··· EXTRAIT DU TEXTE
Comment es-tu rentré au service des sports de Canal+ ?  
Quelques mois après cette rencontre j’ai envoyé ma candidature de stage chez Canal+ et on ne répondait pas à mes demandes. Un matin d’août j’ai décidé de camper devant l’accueil de la chaîne, dès 7 heures du matin.

Je disais aux gens que je croisais dans le hall: ‘Personne ne veut me voir, mais on m’a promis un stage ici, donc je ne bougerai pas tant qu’on ne me l’aura donné !’.

J’ai attendu près de trois heures devant les portiques de sécurité. Et finalement quelqu’un a daigné me recevoir et j’ai pu ensuite faire mon stage et débuter mon histoire avec Canal+.

Tu as une certaine vision de la réussite, tu en parles comme un devoir…
Oui c’est un devoir pour moi, car je suis reconnaissant de ce que l’école a pu m’apporter pour m’ouvrir l’esprit et accomplir mes ambitions malgré mon handicap. Quand autant de personnes te font confiance, que ce soient mes parents, ma famille, mes amis…qu’ils sont derrière toi et te disent « Vas-y ! Fonce ! » tu te dois de réussir.

Trop de gens aujourd’hui, qu’ils soient handicapés ou issus des quartiers populaires, me disent encore ‘Mais de toute façon, je ne suis pas fait pour ça, je ne le mérite pas, c’est pour les fils à papa’. On a pas le droit de dire ça, parce qu’aujourd’hui l’autocensure est un problème encore plus  grave que la discrimination.

« Ce que la France ne nous donne pas on va lui prendre », cette phase de Kery James résume assez bien mon état d’esprit. Surtout que j’ai le sentiment que la France est un peu moins radine qu’avant. Les grandes écoles comme HEC, l’ESCP, Science Po, l’ENA s’ouvrent

Comment t’es-tu retrouvé à commenter l’Euro pour les malvoyants ?
······
··· INFORMATIONS FOURNIES
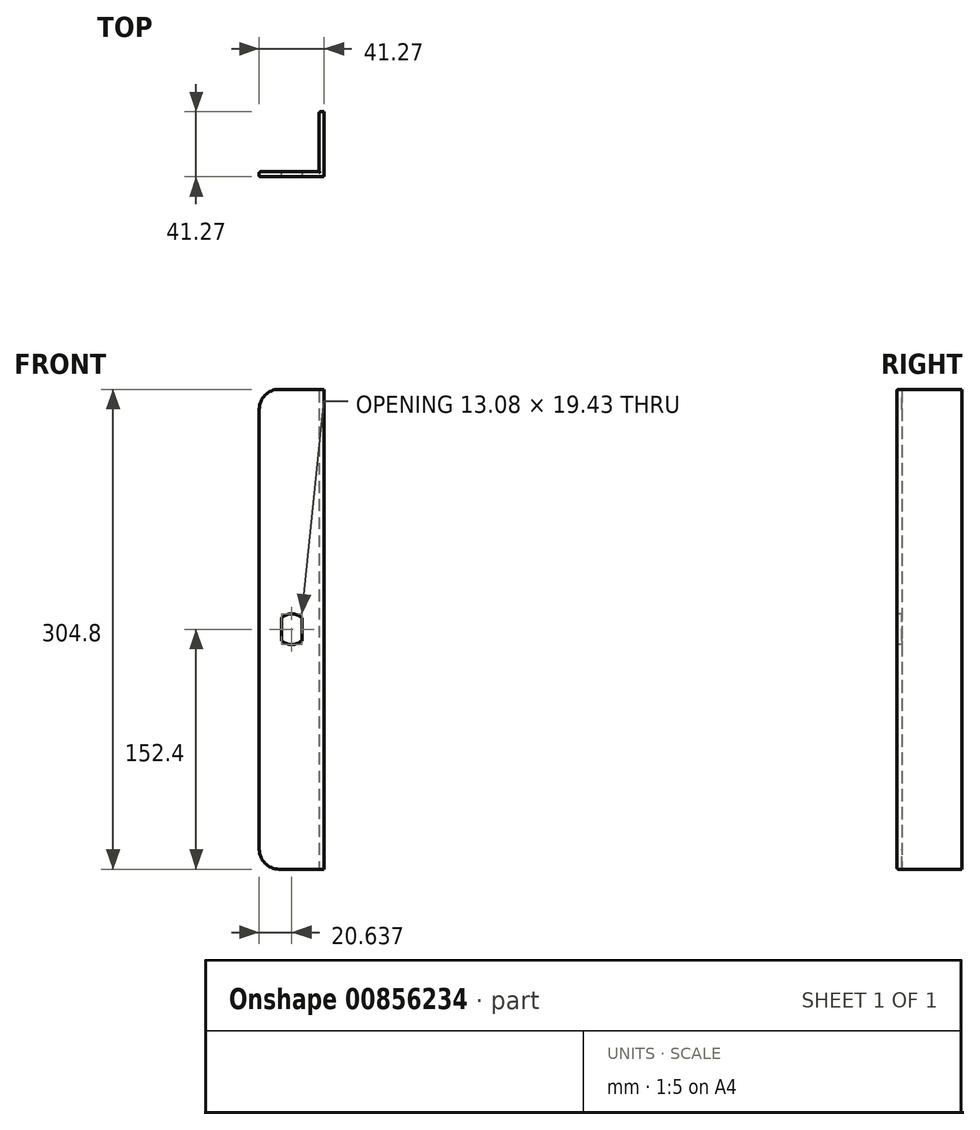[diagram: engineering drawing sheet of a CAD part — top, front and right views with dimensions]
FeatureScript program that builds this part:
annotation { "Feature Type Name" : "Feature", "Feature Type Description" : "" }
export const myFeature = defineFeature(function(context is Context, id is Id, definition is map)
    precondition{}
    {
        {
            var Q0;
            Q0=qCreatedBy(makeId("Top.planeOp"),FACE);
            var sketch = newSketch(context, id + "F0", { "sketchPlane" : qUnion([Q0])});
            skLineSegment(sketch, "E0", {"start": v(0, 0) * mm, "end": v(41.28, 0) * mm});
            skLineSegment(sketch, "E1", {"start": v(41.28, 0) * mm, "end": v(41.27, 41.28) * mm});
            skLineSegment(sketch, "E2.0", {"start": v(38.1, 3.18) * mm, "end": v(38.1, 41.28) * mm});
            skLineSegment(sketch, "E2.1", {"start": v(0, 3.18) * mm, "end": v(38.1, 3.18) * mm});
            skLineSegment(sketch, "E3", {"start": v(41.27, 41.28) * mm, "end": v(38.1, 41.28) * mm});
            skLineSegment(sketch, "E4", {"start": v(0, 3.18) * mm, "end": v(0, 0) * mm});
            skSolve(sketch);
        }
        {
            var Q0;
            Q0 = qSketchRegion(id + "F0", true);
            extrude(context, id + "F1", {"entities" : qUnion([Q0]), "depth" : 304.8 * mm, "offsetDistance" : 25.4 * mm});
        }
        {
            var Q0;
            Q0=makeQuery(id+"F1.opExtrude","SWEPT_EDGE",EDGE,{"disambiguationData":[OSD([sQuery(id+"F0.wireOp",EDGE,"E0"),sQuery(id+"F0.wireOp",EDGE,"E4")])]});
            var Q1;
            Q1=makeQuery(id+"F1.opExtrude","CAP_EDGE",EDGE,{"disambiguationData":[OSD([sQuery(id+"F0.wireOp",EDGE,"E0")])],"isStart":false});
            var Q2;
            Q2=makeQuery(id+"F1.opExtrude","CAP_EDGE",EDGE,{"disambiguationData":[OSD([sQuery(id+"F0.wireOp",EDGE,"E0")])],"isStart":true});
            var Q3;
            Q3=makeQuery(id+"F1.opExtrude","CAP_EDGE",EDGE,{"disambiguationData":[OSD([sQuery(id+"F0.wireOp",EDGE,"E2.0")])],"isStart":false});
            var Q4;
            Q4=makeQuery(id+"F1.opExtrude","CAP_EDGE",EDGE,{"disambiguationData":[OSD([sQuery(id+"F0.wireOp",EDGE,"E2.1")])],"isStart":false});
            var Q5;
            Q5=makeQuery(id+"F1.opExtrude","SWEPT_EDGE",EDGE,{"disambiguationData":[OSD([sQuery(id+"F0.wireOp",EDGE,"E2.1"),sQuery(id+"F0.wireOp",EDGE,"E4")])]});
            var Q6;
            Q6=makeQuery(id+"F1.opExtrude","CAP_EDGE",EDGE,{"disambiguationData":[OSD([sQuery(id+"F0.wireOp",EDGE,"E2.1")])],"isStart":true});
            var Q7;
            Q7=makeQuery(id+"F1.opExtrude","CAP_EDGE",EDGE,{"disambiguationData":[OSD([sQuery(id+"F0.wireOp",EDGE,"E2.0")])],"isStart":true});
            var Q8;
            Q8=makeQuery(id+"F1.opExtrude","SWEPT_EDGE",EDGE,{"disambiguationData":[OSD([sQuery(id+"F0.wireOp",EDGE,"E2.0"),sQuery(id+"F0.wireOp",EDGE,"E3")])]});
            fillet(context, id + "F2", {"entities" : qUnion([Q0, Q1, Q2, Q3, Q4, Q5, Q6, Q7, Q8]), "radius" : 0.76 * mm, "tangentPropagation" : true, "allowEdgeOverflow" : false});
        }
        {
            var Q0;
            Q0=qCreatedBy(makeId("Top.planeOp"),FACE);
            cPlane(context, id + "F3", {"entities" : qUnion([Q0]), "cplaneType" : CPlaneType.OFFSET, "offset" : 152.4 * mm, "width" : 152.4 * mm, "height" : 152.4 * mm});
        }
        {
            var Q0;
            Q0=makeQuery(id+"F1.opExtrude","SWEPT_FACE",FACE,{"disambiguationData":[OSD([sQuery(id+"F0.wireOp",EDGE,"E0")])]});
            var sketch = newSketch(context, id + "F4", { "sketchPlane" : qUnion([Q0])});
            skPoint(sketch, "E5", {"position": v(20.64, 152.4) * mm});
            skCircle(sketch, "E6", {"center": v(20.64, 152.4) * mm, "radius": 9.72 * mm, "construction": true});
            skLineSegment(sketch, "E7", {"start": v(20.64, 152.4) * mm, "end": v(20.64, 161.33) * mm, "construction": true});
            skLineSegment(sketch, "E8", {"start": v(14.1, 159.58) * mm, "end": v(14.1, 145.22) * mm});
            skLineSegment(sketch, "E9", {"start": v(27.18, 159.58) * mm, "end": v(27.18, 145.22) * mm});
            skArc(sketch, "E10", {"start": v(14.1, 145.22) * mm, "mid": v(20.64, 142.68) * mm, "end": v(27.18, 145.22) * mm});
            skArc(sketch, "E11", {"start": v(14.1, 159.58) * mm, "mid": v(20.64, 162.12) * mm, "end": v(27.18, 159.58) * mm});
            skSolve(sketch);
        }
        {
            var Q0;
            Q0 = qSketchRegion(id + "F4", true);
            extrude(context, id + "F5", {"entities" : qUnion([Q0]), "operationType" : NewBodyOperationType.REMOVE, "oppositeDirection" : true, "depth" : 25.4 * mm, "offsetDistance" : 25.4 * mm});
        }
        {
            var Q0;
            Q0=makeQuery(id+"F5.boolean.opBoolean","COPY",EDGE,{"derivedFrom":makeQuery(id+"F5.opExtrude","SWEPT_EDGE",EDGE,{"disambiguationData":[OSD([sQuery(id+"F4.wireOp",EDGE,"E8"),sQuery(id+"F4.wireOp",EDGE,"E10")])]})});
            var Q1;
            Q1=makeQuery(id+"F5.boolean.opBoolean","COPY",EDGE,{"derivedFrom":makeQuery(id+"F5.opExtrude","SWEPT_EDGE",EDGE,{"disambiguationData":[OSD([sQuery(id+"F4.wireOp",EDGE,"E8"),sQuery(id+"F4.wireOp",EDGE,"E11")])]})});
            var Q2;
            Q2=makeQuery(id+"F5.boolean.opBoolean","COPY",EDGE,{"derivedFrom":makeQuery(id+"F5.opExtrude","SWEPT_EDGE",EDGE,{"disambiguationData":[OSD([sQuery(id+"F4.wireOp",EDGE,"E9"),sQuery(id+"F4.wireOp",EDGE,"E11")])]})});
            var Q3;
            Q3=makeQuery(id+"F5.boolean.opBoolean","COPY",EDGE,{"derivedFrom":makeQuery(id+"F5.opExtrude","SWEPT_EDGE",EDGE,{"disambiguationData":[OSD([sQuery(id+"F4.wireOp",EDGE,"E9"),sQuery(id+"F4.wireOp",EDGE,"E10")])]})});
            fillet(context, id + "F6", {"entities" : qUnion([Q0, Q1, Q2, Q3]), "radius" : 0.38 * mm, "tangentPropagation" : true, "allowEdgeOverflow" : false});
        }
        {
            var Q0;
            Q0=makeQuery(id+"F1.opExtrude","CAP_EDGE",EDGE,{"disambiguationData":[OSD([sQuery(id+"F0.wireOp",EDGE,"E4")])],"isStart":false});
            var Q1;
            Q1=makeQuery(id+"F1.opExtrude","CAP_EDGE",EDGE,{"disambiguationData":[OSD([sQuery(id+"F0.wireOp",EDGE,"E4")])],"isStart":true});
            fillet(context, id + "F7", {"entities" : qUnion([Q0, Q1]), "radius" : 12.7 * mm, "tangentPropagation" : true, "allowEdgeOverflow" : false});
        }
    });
······
◆ **OBJECTIF DE LA TÂCHE**
Donnez la suite de l'entretien sur le parcours au service des sports de Canal+, en reprenant juste après sa dernière phrase. Le matériel n'a aucun lien avec l'entretien.

◆ **RÉPONSE À LA TÂCHE**
La fédération des Aveugles et Handicapés visuels de France et l’association ASA, spécialisée dans l’audiodescription d’événements, respectivement représentées par Charly Simo et Jean-Marc Streel, ont pensé à moi pour faire cet Euro, et j’ai tout de suite accepté l’idée de rendre accessible au plus grand nombre un événement pareil. Ils m’ont ainsi amené au Stade de France et m’ont appris les techniques de ce type de commentaire. C’est une expérience formidable ! Pour moi c’est un rêve qui se réalise, parce que le monde du commentaire est une galaxie à part dans le journalisme. Et le fait d’y avoir accès le temps d’un mois, et plus si affinités, marquera un tournant dans ma vie professionnelle.

Qu’est-ce qui fait la différence entre le commentaire d’audiodescription et le commentaire classique ? 
J’ai découvert l’audiodescription cette année. C’est une possibilité formidable de faire profiter à tous du spectacle avec des personnes aveugles qui, certes ne voient pas le match, mais qui ressentent différemment l’ambiance du match. Certains d’entre eux connaissent le foot d’une manière incroyable, ils retiennent les joueurs par coeur. Je fais des efforts aussi pour décrire au mieux le comportement des joueurs, leur tenue vestimentaire, leur expression physique, leurs moues. Je mets aussi mettre l’accent sur l’attitude des coachs, mais aussi et surtout sur l’atmosphère, les supporters et leurs tenues folles. Il faut décrire tout ce qui nous paraît évident à l’oeil nu. Il faut aussi être très pointu tactiquement car ils sont très demandeurs d’analyse stratégique.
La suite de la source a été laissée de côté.